Symbian is not dead yet though! The Nokia 808 PureView is its testament and everybody agrees it’s a landmark in technological innovation. It’s still there, you can buy one! It’s probably one of the most converged devices on the market and without any doubt it has the best smartphone camera ever and probably for years to come – and I’m serious about that.
I’ve often written it never ceases to amaze me and it still doesn’t in fact. The Nokia 808 PureView is an incredible joy to hold and use, and moreover, it’s standy time will put many other high-end smartphones to shame. I could go on for hours, but I won’t. Let just say it’s King of Camphones, that covers it.
But there’s more
I’m no financial analyst (far from, even), but this is something that’s worrying me a bit. From this year, Nokia will have to pay royalties to Microsoft, as you can read here. Nokia got a staggering $250.000.000 from Microsoft for every quarter using Windows Phone.
As far as I understand, starting this year Nokia will pay more for royalties than it receives from Microsoft. How much more is unknown to the public. I have no idea what the implications are.

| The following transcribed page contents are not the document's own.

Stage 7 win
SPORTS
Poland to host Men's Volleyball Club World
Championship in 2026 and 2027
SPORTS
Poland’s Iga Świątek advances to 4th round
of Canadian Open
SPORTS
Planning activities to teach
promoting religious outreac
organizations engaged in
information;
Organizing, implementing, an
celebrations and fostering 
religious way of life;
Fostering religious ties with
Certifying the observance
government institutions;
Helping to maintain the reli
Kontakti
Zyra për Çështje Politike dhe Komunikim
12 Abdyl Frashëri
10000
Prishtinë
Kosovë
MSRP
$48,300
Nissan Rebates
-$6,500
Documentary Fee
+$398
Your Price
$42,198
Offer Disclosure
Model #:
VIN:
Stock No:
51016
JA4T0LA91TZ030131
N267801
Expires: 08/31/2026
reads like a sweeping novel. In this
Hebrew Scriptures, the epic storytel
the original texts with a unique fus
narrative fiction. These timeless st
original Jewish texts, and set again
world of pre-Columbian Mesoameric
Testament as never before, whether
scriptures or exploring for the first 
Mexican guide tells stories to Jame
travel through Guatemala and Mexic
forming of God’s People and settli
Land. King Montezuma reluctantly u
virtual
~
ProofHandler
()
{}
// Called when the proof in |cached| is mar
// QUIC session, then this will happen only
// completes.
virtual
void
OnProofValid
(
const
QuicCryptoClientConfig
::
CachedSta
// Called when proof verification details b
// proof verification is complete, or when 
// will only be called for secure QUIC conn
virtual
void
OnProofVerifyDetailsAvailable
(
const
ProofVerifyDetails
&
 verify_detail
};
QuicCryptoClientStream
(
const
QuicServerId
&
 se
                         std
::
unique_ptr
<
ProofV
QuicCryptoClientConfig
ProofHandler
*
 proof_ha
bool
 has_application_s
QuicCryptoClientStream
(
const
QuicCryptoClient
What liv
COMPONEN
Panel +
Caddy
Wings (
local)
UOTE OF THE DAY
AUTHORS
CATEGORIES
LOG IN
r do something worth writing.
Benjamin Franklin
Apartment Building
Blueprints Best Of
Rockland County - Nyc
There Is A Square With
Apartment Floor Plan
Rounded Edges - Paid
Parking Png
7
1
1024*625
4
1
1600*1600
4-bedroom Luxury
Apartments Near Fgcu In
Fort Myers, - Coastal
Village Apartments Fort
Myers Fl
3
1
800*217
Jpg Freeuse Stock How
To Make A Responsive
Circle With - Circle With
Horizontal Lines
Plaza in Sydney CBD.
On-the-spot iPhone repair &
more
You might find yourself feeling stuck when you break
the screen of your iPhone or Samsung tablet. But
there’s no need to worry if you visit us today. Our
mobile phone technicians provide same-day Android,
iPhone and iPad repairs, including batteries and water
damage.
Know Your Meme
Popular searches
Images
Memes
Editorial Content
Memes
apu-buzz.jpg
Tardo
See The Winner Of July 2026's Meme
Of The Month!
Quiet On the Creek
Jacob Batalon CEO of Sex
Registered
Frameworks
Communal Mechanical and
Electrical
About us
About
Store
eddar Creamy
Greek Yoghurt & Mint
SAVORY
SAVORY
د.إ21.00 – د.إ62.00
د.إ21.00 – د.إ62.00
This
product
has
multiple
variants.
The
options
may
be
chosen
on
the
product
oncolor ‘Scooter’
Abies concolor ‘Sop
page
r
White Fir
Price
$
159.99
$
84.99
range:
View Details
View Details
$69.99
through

But it sometimes makes me wonder if leaving Symbian – a rich and versatile platform Nokia owned for 100% – was the absolutely inevitable move Nokia simply had to make to survive. Looking at the newest versions of Nokia Belle on the 808 PureView (or the N8 or E7), I’m extremely impressed of what it’s capable of – and I know I’m not alone.
To conclude: I always thought partnering with Microsoft was a creative move, combining the best of both worlds in software and hardware, creating an ecosystem with a global reach. But I never understood Nokia’s move to completely throw away everything it invested in Symbian. And to tell you the truth: I still don’t.
So this is my reaction on today’s announcement by Nokia. An epitaph for Symbian. The Nokia 808 PureView will be the very last Symbian device. End of an era. But as long as Nokia will produce it for the next say 5 years, I think we can get used to the idea – reluctantly.